The new study, published Wednesday in the journal Natureanalyzed hundreds of dinosaur droppings to determine who ate who 200 million years ago.
According to Qvarnström, the first dinosaurs were opportunists who ate whatever they could, including insects, fish and plants.
When climatic conditions changed, they adapted quickly. Plant-eating dinosaurs, for example, ate a wider variety of green vegetables than other vegetarians of the time, so it was easier to expand their palates when wetter conditions gave rise to new species of plants.
With the study’s findings limited to Polish fossils, Qvarnström would like to see whether their ideas hold up against the fossil record from around the world.
According to Emma Dunne, a paleobiologist at the University of Erlangen-Nuremberg, it’s not uncommon for scientists to study ancient feces to understand creatures of the past.
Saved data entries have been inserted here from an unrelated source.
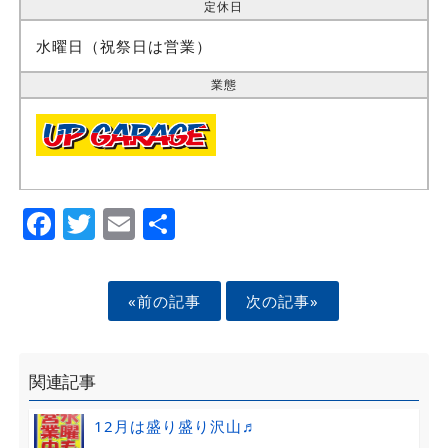
定休日
水曜日（祝祭日は営業）
業態
Facebook
Twitter
Email
Share
«前の記事
次の記事»
関連記事
12月は盛り盛り沢山♬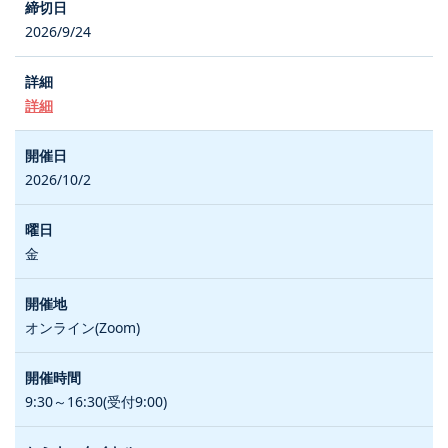
2026/9/24
詳細
2026/10/2
金
オンライン(Zoom)
9:30～16:30(受付9:00)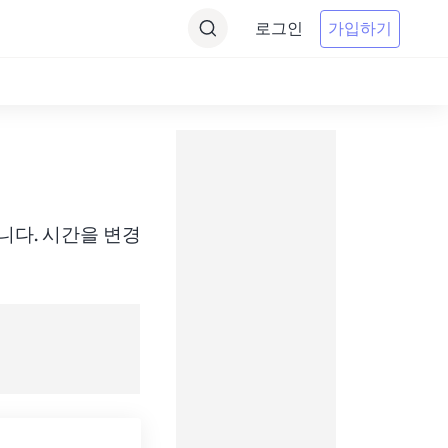
로그인
가입하기
 변환합니다. 시간을 변경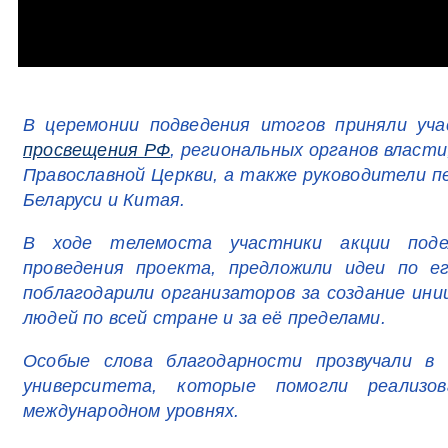
В церемонии подведения итогов приняли у
просвещения РФ
, региональных органов власт
Православной Церкви, а также руководители п
Беларуси и Китая.
В ходе телемоста участники акции поде
проведения проекта, предложили идеи по е
поблагодарили организаторов за создание ин
людей по всей стране и за её пределами.
Особые слова благодарности прозвучали в
университета, которые помогли реализо
международном уровнях.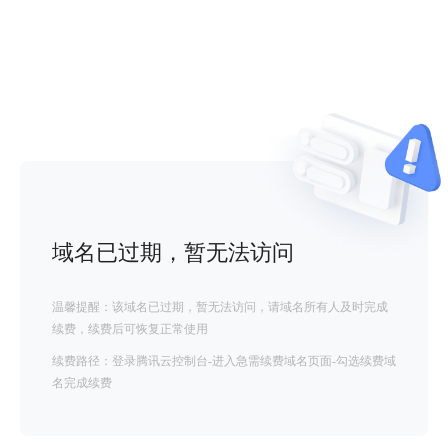
域名已过期，暂无法访问
温馨提醒：该域名已过期，暂无法访问，请域名所有人及时完成
续费，续费后可恢复正常使用
续费路径：登录腾讯云控制台-进入急需续费域名页面-勾选续费域
名完成续费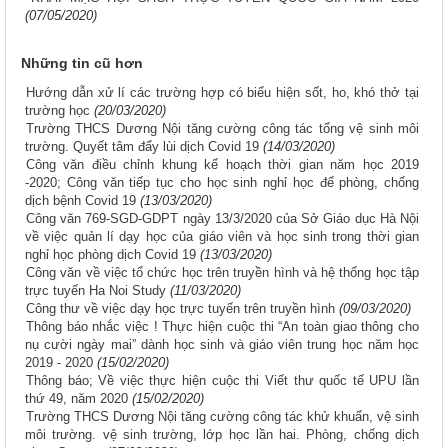
(07/05/2020)
Những tin cũ hơn
Hướng dẫn xử lí các trường hợp có biểu hiện sốt, ho, khó thở tại
trường học
(20/03/2020)
Trường THCS Dương Nội tăng cường công tác tổng vệ sinh môi
trường. Quyết tâm đẩy lùi dịch Covid 19
(14/03/2020)
Công văn điều chỉnh khung kế hoạch thời gian năm học 2019
-2020; Công văn tiếp tục cho học sinh nghỉ học để phòng, chống
dịch bệnh Covid 19
(13/03/2020)
Công văn 769-SGD-GDPT ngày 13/3/2020 của Sở Giáo dục Hà Nội
về việc quản lí dạy học của giáo viên và học sinh trong thời gian
nghỉ học phòng dịch Covid 19
(13/03/2020)
Công văn về việc tổ chức học trên truyền hình và hệ thống học tập
trực tuyến Ha Noi Study
(11/03/2020)
Công thư về việc dạy học trực tuyến trên truyền hình
(09/03/2020)
Thông báo nhắc việc ! Thực hiện cuộc thi “An toàn giao thông cho
nụ cười ngày mai” dành học sinh và giáo viên trung học năm học
2019 - 2020
(15/02/2020)
Thông báo; Về việc thực hiện cuộc thi Viết thư quốc tế UPU lần
thứ 49, năm 2020
(15/02/2020)
Trường THCS Dương Nội tăng cường công tác khử khuẩn, vệ sinh
môi trường. vệ sinh trường, lớp học lần hai. Phòng, chống dịch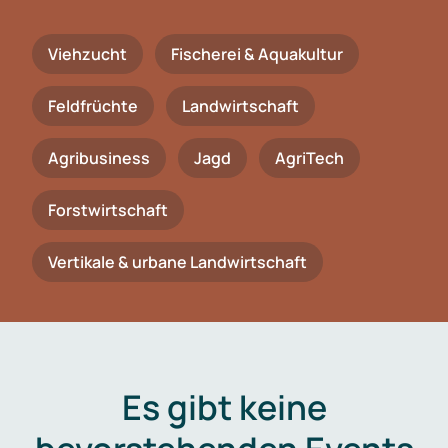
Viehzucht
Fischerei & Aquakultur
Feldfrüchte
Landwirtschaft
Agribusiness
Jagd
AgriTech
Forstwirtschaft
Vertikale & urbane Landwirtschaft
Es gibt keine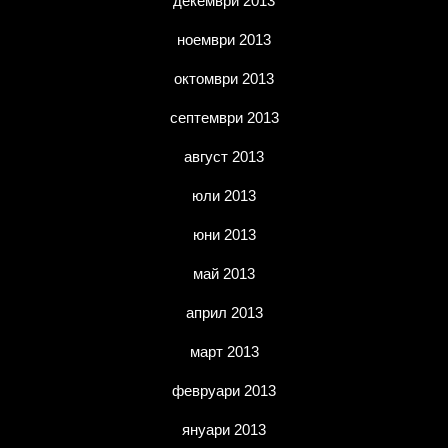
декември 2013
ноември 2013
октомври 2013
септември 2013
август 2013
юли 2013
юни 2013
май 2013
април 2013
март 2013
февруари 2013
януари 2013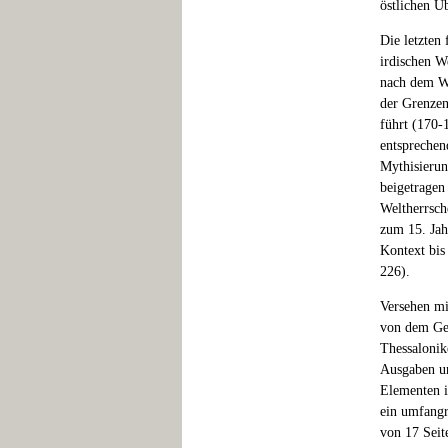
östlichen Üb
Die letzten
irdischen W
nach dem Wa
der Grenzen
führt (170-
entsprechen
Mythisierun
beigetragen 
Weltherrsch
zum 15. Jah
Kontext bis
226).
Versehen mi
von dem Geb
Thessalonik
Ausgaben un
Elementen i
ein umfangr
von 17 Seit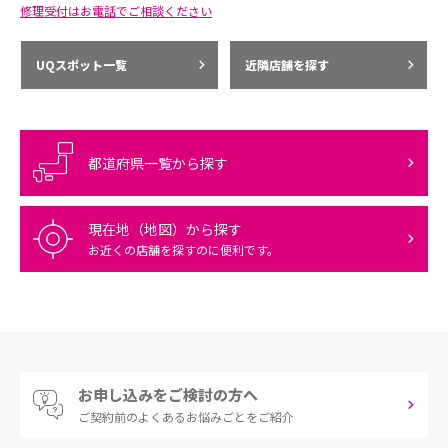
修理受付はお電話でご相談ください
UQスポット一覧
近隣店舗を探す
都道府県一覧から探す
現在地（地図）から探す
お近くの店舗を探すのに便利です。
お申し込みをご検討の方へ
ご契約前の
よくあるお悩みごとをご紹介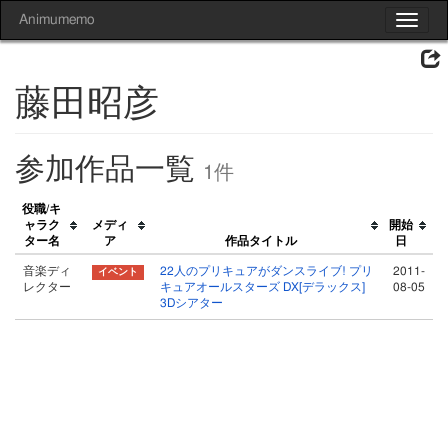
Animumemo
Toggle
navigat
藤田昭彦
参加作品一覧
1件
役職/キ
ャラク
メディ
開始
ター名
ア
作品タイトル
日
音楽ディ
22人のプリキュアがダンスライブ! プリ
2011-
レクター
キュアオールスターズ DX[デラックス]
08-05
3Dシアター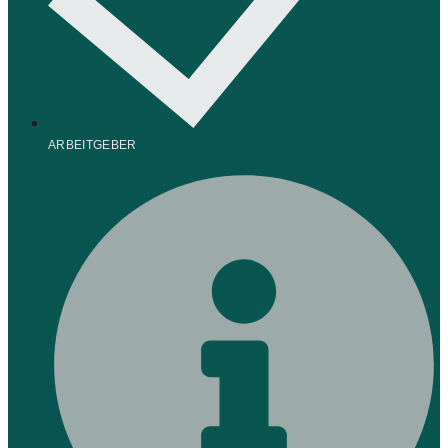
ARBEITGEBER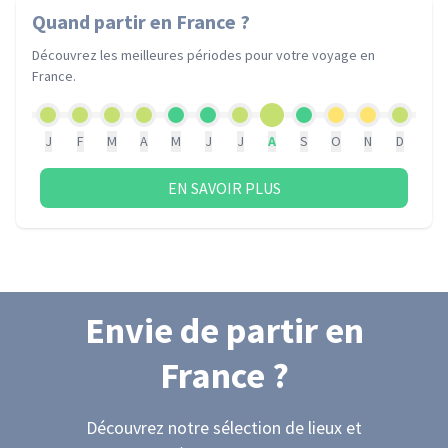
Quand partir
en France
?
Découvrez les meilleures périodes pour votre voyage
en
France
.
J
F
M
A
M
J
J
A
S
O
N
D
EN SAVOIR PLUS
Envie de partir
en
France
?
Découvrez notre sélection de lieux et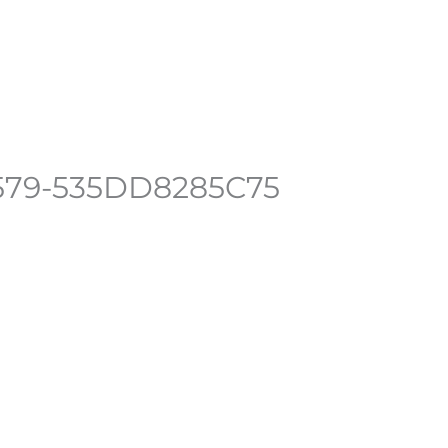
n compte
579-535DD8285C75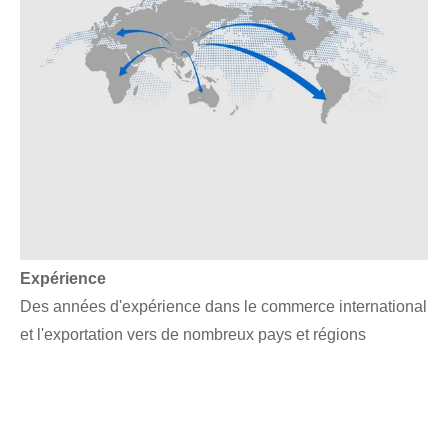
Expérience
Des années d'expérience dans le commerce international
et l'exportation vers de nombreux pays et régions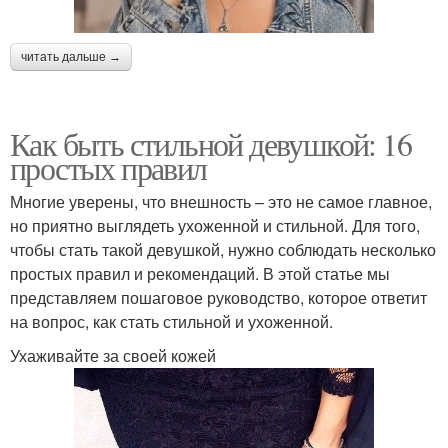
читать дальше →
Как быть стильной девушкой: 16
простых правил
Многие уверены, что внешность – это не самое главное,
но приятно выглядеть ухоженной и стильной. Для того,
чтобы стать такой девушкой, нужно соблюдать несколько
простых правил и рекомендаций. В этой статье мы
представляем пошаговое руководство, которое ответит
на вопрос, как стать стильной и ухоженной.
Ухаживайте за своей кожей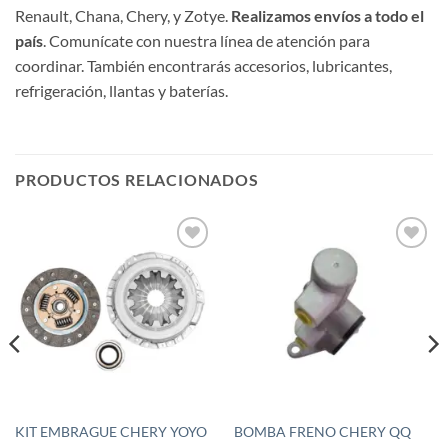
Renault, Chana, Chery, y Zotye.
Realizamos envíos a todo el
país
. Comunícate con nuestra línea de atención para
coordinar. También encontrarás accesorios, lubricantes,
refrigeración, llantas y baterías.
PRODUCTOS RELACIONADOS
Añadir
Añadir
a la
a la
lista de
lista de
deseos
deseos
KIT EMBRAGUE CHERY YOYO
BOMBA FRENO CHERY QQ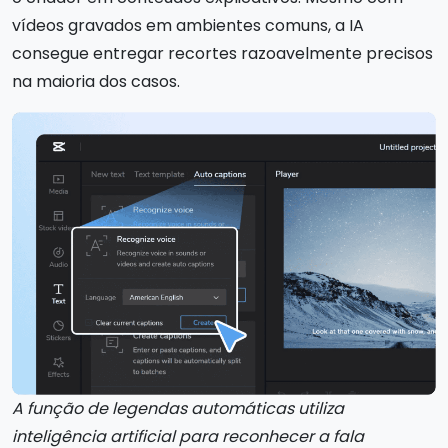
vídeos gravados em ambientes comuns, a IA
consegue entregar recortes razoavelmente precisos
na maioria dos casos.
A função de legendas automáticas utiliza
inteligência artificial para reconhecer a fala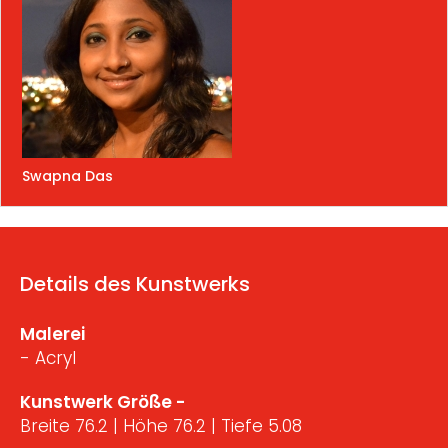
Swapna Das
Details des Kunstwerks
Malerei
- Acryl
Kunstwerk Größe -
Breite 76.2 | Höhe 76.2 | Tiefe 5.08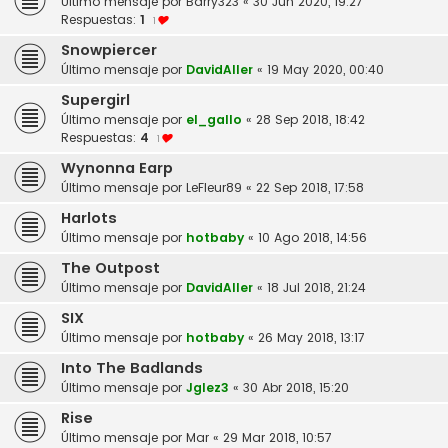
Último mensaje por
Barry323
«
30 Jun 2020, 19:27
Respuestas:
1
1
Snowpiercer
Último mensaje por
DavidAller
«
19 May 2020, 00:40
Supergirl
Último mensaje por
el_gallo
«
28 Sep 2018, 18:42
Respuestas:
4
1
Wynonna Earp
Último mensaje por
LeFleur89
«
22 Sep 2018, 17:58
Harlots
Último mensaje por
hotbaby
«
10 Ago 2018, 14:56
The Outpost
Último mensaje por
DavidAller
«
18 Jul 2018, 21:24
SIX
Último mensaje por
hotbaby
«
26 May 2018, 13:17
Into The Badlands
Último mensaje por
Jglez3
«
30 Abr 2018, 15:20
Rise
Último mensaje por
Mar
«
29 Mar 2018, 10:57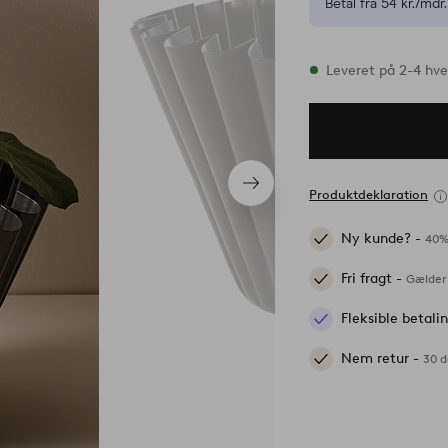
Betal fra 54 kr./mdr.
På lager
Leveret på 2-4 hv
Næste
Produktdeklaration
produkt
Ny kunde? -
40%
Fri fragt -
Gælder 
Fleksible betal
Nem retur -
30 d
But fossilized feces can look like spots or pieces of rock, and they aren’t always found near fossils of the animal that produced them, making it difficult for scientists to know where they came from.
In this study, researchers found fish scales, insect pieces, and bone fragments nestled in the feces.
“This is a very inconspicuous, very ordinary part of the environment,” said Ms. Dunne, who was not involved in the new study. But they contain so much delicate and precise information.”